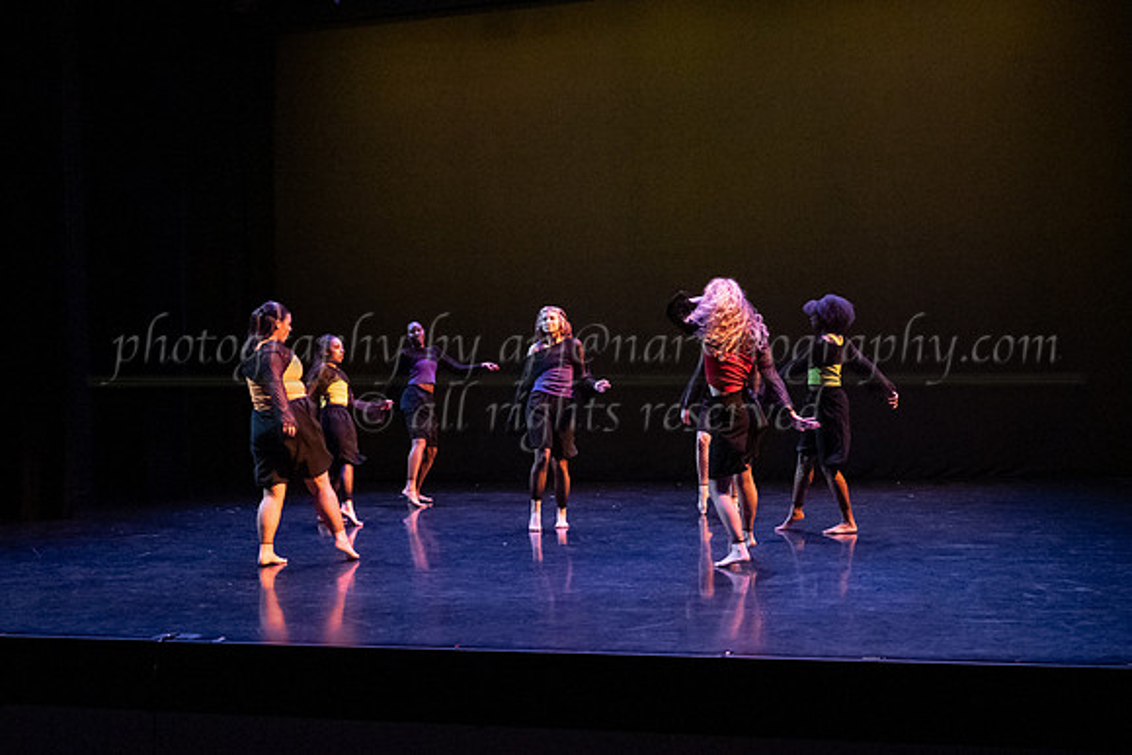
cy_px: 378
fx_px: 1522
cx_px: 563
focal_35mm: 48
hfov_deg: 40.8
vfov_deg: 27.9
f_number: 4
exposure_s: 1/400
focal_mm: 31
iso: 4000
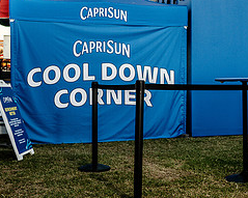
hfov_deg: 32.2
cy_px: 94
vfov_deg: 26.7
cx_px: 197
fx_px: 418
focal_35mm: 57
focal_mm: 25
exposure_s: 1/200
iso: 400
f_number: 4
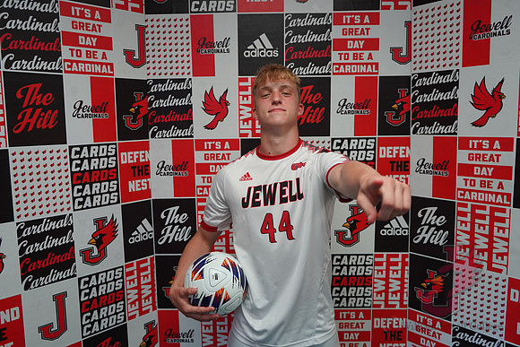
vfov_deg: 46.4
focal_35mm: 28
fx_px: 405
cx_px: 260
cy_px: 174
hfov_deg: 65.5
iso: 640
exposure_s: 1/160
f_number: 4
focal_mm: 28
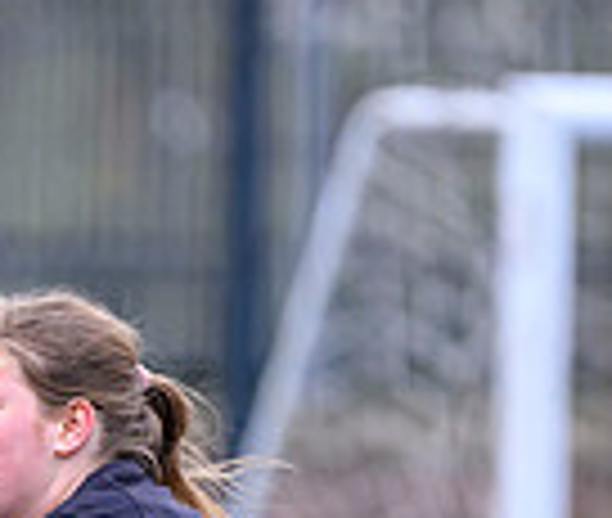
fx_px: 40120
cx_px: -779
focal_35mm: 2166
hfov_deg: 0.9
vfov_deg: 0.7
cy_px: 1027
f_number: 3.5
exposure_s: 1/1250
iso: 640
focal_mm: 400
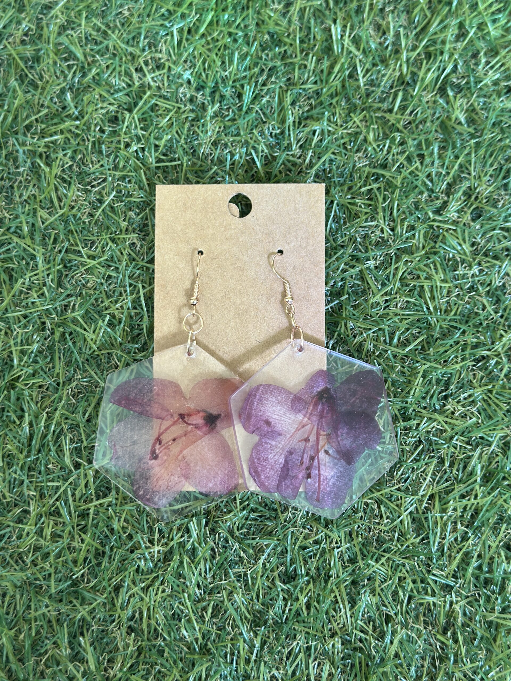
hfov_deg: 30.3
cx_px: 256
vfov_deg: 39.7
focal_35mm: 48
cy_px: 340
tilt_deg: -78.2
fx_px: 945
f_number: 1.78
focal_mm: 6.86
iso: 125
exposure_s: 1/84
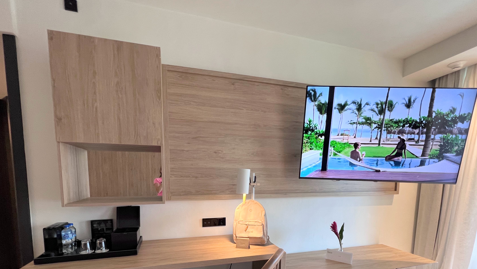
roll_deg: -1.1
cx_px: 243
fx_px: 215
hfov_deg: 95.9
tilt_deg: -5.0
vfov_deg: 60.6
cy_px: 201
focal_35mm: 17
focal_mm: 1.57
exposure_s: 1/50
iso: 125
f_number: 1.8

*Task directions*
Repeat each line word for word, from the one with "cx_px: -779" down to the last line of the data, and keep the pictures out of it.

*Output for this exercise*
cx_px: -779
focal_35mm: 2166
hfov_deg: 0.9
vfov_deg: 0.7
cy_px: 1027
f_number: 3.5
exposure_s: 1/1250
iso: 640
focal_mm: 400
hfov_deg: 30.3
cx_px: 256
vfov_deg: 39.7
focal_35mm: 48
cy_px: 340
tilt_deg: -78.2
fx_px: 945
f_number: 1.78
focal_mm: 6.86
iso: 125
exposure_s: 1/84
roll_deg: -1.1
cx_px: 243
fx_px: 215
hfov_deg: 95.9
tilt_deg: -5.0
vfov_deg: 60.6
cy_px: 201
focal_35mm: 17
focal_mm: 1.57
exposure_s: 1/50
iso: 125
f_number: 1.8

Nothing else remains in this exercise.